Wednesday, August 18, 2010


Why it’s a bad idea to move Medicare to voucher scheme, demonstrated. Also, remember that excellent New Yorker article by Atul Gawande about end-of-life care? Here’s some more confirmation of the thesis (palliative care helps you live longer):
In the three-year study [in the New England Journal of Medicine], 151 patients with fast-growing lung cancer at Massachusetts General, one of the nation’s top hospitals, were randomly assigned to get either oncology treatment alone or oncology treatment with palliative care — pain relief and other measures intended to improve a patient’s quality of life. They were followed until the end of 2009, by which time about 70 percent were dead.

Those getting palliative care from the start, the authors said, reported less depression and happier lives as measured on scales for pain, nausea, mobility, worry and other problems. Moreover, even though substantially fewer of them opted for aggressive chemotherapy as their illnesses worsened and many more left orders that they not be resuscitated in a crisis, they typically lived almost three months longer than the group getting standard care, who lived a median of nine months.

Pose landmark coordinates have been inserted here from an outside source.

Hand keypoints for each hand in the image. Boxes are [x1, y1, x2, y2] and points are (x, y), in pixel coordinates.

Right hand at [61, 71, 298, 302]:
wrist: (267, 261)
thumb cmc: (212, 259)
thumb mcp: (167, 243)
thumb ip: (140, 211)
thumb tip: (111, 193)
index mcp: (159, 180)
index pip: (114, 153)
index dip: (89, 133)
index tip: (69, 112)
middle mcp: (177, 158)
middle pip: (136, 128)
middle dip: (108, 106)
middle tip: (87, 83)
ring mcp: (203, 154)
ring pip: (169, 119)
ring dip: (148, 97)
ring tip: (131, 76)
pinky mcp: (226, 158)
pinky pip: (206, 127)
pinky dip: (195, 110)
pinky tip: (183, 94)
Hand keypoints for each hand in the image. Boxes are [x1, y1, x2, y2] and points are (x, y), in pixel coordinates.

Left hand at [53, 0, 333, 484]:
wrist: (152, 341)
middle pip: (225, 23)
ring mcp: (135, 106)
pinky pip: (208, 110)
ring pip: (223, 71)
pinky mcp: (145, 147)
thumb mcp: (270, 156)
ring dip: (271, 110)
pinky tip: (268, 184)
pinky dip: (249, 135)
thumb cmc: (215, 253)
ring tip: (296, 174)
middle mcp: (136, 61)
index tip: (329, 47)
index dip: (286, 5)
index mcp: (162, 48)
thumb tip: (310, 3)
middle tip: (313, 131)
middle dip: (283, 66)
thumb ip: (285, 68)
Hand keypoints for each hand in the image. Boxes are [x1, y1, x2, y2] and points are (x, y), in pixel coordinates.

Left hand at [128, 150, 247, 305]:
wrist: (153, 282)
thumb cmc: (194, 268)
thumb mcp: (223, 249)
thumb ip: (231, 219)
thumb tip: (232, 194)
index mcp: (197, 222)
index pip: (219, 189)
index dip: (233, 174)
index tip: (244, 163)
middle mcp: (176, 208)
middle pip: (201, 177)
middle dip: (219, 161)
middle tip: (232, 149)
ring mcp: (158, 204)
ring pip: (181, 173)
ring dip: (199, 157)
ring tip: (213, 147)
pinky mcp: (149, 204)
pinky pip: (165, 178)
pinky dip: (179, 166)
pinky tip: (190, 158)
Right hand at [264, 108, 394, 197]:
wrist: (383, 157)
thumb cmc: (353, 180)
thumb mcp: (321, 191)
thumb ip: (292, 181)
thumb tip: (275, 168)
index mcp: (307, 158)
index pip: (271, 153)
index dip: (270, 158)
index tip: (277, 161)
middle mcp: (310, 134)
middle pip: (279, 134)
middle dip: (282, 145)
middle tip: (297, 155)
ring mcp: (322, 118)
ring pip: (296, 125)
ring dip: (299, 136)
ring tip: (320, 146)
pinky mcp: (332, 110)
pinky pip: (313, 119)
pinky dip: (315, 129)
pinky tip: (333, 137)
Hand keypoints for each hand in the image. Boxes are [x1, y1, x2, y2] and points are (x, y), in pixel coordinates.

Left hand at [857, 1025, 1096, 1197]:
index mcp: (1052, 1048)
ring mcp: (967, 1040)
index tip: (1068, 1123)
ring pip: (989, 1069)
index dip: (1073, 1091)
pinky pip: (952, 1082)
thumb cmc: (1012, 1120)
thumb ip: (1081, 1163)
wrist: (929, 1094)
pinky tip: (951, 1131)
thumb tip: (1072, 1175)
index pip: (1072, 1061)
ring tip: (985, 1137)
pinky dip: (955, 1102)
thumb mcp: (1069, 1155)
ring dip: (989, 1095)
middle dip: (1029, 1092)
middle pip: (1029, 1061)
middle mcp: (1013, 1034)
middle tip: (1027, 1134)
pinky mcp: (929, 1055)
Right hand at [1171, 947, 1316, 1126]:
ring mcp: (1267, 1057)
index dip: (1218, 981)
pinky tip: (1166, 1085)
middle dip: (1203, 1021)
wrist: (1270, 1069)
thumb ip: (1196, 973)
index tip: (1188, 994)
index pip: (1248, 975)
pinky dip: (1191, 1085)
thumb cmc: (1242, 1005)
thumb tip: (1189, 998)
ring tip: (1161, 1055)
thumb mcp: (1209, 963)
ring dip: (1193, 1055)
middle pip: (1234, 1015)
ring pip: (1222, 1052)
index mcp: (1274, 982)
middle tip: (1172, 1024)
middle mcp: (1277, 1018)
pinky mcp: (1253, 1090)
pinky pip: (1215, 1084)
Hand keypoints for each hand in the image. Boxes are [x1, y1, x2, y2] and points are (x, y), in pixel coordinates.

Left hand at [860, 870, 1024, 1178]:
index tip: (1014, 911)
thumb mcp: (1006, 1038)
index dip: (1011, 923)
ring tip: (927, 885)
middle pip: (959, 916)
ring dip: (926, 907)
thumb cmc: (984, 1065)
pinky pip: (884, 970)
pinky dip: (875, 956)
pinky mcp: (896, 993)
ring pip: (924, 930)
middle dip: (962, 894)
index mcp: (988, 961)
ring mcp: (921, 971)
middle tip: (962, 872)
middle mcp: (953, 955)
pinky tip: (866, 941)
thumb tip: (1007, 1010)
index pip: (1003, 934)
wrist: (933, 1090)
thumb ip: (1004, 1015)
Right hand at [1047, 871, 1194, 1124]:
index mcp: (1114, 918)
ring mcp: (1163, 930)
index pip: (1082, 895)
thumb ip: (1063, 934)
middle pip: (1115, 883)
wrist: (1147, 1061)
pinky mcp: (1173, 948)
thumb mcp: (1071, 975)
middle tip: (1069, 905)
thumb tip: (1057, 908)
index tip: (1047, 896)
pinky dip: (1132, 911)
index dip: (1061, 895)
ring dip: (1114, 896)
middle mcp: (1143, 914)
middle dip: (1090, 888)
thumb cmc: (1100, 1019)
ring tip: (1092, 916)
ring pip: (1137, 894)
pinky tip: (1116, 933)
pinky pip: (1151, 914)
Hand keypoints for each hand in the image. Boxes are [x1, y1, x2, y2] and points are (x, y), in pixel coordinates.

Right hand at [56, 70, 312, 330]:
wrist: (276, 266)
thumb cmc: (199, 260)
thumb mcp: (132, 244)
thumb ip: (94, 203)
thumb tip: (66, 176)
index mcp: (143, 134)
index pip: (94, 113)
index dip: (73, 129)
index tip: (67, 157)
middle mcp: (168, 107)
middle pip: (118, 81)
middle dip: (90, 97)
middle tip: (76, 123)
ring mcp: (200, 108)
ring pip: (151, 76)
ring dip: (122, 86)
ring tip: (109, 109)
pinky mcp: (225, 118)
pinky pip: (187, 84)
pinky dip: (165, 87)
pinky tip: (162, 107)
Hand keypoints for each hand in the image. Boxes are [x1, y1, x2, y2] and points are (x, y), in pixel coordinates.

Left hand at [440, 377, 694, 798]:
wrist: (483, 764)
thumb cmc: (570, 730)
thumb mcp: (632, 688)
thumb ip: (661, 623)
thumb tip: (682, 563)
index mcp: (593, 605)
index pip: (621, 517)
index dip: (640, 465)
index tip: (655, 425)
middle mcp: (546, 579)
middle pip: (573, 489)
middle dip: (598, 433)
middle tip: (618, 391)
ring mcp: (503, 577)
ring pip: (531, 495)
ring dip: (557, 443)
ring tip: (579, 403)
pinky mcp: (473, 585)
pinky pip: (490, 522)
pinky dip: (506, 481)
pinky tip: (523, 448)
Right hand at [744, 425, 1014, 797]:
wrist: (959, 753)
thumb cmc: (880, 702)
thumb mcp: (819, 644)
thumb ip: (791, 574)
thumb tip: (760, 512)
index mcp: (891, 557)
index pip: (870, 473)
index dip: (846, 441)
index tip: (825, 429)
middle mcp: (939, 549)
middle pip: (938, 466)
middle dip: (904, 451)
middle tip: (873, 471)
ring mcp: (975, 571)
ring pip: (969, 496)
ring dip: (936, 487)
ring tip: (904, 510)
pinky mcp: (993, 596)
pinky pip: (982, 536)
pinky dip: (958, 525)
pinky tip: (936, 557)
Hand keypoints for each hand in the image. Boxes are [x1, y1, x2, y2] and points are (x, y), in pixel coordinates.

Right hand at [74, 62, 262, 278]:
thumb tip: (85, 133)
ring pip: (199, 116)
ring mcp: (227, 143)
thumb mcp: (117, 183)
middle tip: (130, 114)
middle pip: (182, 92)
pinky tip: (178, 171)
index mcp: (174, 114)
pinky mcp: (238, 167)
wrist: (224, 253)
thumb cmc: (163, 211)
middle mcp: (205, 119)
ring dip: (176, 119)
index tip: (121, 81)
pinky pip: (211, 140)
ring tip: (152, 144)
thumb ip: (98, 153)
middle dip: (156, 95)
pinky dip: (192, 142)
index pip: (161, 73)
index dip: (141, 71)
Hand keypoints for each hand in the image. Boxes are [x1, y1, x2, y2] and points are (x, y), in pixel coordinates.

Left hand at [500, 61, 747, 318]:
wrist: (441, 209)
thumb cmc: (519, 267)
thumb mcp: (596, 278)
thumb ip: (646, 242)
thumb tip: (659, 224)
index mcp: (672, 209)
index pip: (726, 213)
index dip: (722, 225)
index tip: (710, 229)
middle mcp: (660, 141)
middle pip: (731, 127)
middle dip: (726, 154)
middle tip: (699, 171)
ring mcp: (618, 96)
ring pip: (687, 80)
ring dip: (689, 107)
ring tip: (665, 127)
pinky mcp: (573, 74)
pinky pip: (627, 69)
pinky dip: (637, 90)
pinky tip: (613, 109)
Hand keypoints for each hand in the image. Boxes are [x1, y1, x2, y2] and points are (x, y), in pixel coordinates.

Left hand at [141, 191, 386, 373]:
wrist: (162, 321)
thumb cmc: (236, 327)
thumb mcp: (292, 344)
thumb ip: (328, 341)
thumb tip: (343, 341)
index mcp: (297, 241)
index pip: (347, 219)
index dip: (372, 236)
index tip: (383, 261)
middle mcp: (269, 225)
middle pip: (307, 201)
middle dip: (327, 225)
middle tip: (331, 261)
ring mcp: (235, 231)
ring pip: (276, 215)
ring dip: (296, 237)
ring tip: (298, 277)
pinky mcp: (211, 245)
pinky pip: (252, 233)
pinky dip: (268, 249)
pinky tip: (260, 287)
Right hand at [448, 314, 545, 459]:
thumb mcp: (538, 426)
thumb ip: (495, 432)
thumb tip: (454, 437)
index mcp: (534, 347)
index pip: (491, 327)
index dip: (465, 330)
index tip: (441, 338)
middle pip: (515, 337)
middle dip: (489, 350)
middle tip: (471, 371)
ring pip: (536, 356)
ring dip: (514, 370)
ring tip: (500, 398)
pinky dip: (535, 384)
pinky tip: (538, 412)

Also, paychecks to shrink because of rising health care costs. Very bad in this economy.

Good Google: Google TV.

So the South Korean President has a plan to reunify the peninsula. Here’s what they’re getting into, a first-hand account of North Korea (this excerpt is from Pyongyang):
Pyongyang is the country's showcase. Living there is a privilege granted only to the regime's most loyal and useful subjects. But besides the grand monuments -- including a larger-than-life version of Paris' Arc de Triumph -- the buildings are all grey, concrete cinderblock structures. Few are taller than eight stories, because they have no elevators. If you look into the windows, every single room -- office or apartment -- has dual portraits of Kim Il Sung and Kim Jong Il hanging on the wall. Along the street, there are no ads or commercial signage, just propaganda posters and billboards. Every few blocks, there are these little blue and white canvas kiosks that sell soft drinks. The sidewalks aren't crowded like in China, and the streets are very broad. At every intersection stands a uniformed policewoman -- handpicked, they say, for their beauty -- directing traffic with parade-ground precision. One thing that really surprised me was the number of luxury sedans and SUVs, brands like BMWs and Mercedes, on the city streets. Obviously somebody has cash and connections.

Everywhere you go in Pyongyang, the skyline is dominated by a huge 105-story concrete pyramid, the Ryugyong Hotel, which looms over the city like the pyramid-shaped Ministry of Truth in Orwell's 1984. It was intended to be the world's tallest hotel, but it turned out to be structurally unsound, so it was never completed. It's been standing there, abandoned, since 1992. It doesn't appear on any official maps, and nobody ever talks about it, because it's such a horrendous embarrassment.

The most memorable thing about Pyongyang, though, is the total darkness that descends at night. Because electricity is in short supply, there are hardly any lights at all -- a couple of bulbs here and there, and the headlights of passing buses. People are out and about, but all you can see are the dark shapes right beside you. Back at the hotel, you look out the window and there's just nothing. It's like the whole city was just swallowed up.
Read it all, including an odd casino, the “Mass Games”…a really strange, creepy read.

Is the U.S. falling behind in nanotech?

Was Germany’s lack of copyright protection responsible for its Industrial Revolution?

Software piracy in Mexico City.

Various European countries are getting ready to withdraw its subsidies for renewable energy (just what we need!), and here’s an excellent article about efforts to develop a new battery from the ARPA-E program:
The Energy Department is putting $4.6 million into Agrivida, and similar sums into other start-up firms, many of them intent on finding gasoline substitutes. It is, said one department official, “real science fiction stuff,” ideas promising enough to attract a few million dollars for research but not quite promising enough to draw the private capital required for small-scale production.

Why aren’t Chinese manufacturers in Africa?

How the military is undermining Barack Obama’s foreign policy.

Efforts to attract the “unbanked.”

What stuff is emblematic of the 21st century?

Why you should care about occupational liscensing.

A disturbing Michael Pettis post about Chinese consumption:
… in order to rebalance the economy China must sharply raise the consumption share of GDP. It has declined from 46% of GDP in 2000, which was already a very low number, although not quite unprecedented, to 41% in 2003, which is, I believe, an unprecedented number, at least for any large economy.

But that wasn’t the end of the story. Consumption declined further as a share of GDP to an astonishing 38% in 2006, finally to end under 36% in 2009. I don’t think we have ever seen anything close to this level before.